#### [To do]
When you reach the line with "Testament ?" in the listing below, transcribe it and each line after it up to and including the line with "nous. Quant au", exactly and with nothing else.

#### [Data shown]
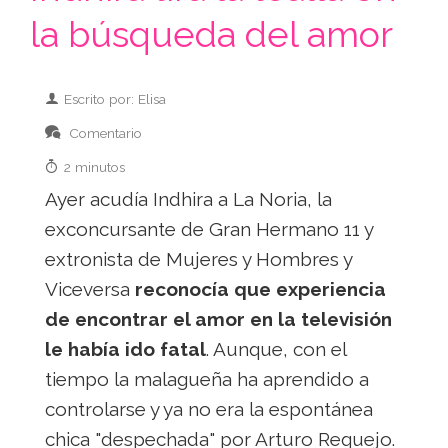
la búsqueda del amor
Escrito por: Elisa
Comentario
2 minutos
Ayer acudía Indhira a La Noria, la
exconcursante de Gran Hermano 11 y
extronista de Mujeres y Hombres y
Viceversa
reconocía que experiencia
de encontrar el amor en la televisión
le había ido fatal
. Aunque, con el
tiempo la malagueña ha aprendido a
controlarse y ya no era la espontánea
chica "despechada" por Arturo Requejo.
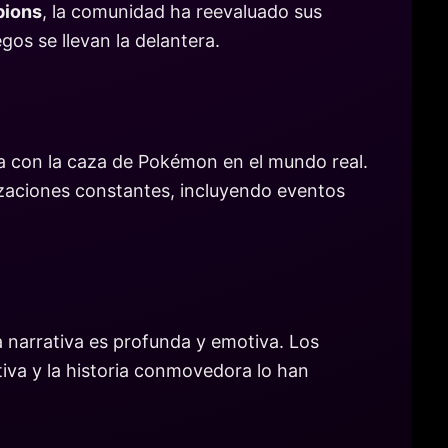
ions
, la comunidad ha reevaluado sus
gos se llevan la delantera.
 con la caza de Pokémon en el mundo real.
lizaciones constantes, incluyendo eventos
a narrativa es profunda y emotiva. Los
iva y la historia conmovedora lo han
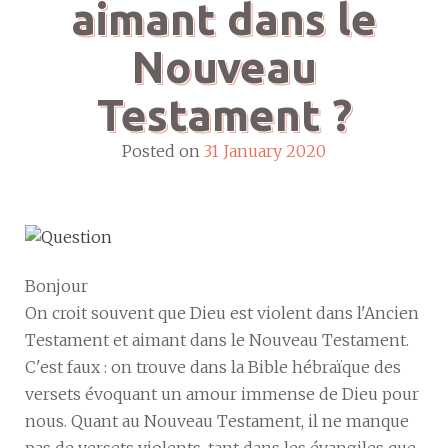
aimant dans le
Nouveau
Testament ?
Posted on
31 January 2020
Bonjour
On croit souvent que Dieu est violent dans l'Ancien
Testament et aimant dans le Nouveau Testament.
C'est faux : on trouve dans la Bible hébraïque des
versets évoquant un amour immense de Dieu pour
nous. Quant au Nouveau Testament, il ne manque
pas de versets violents, tant dans les évangiles que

#### [Output below]
Testament ?
Posted on
31 January 2020
Bonjour
On croit souvent que Dieu est violent dans l'Ancien
Testament et aimant dans le Nouveau Testament.
C'est faux : on trouve dans la Bible hébraïque des
versets évoquant un amour immense de Dieu pour
nous. Quant au Nouveau Testament, il ne manque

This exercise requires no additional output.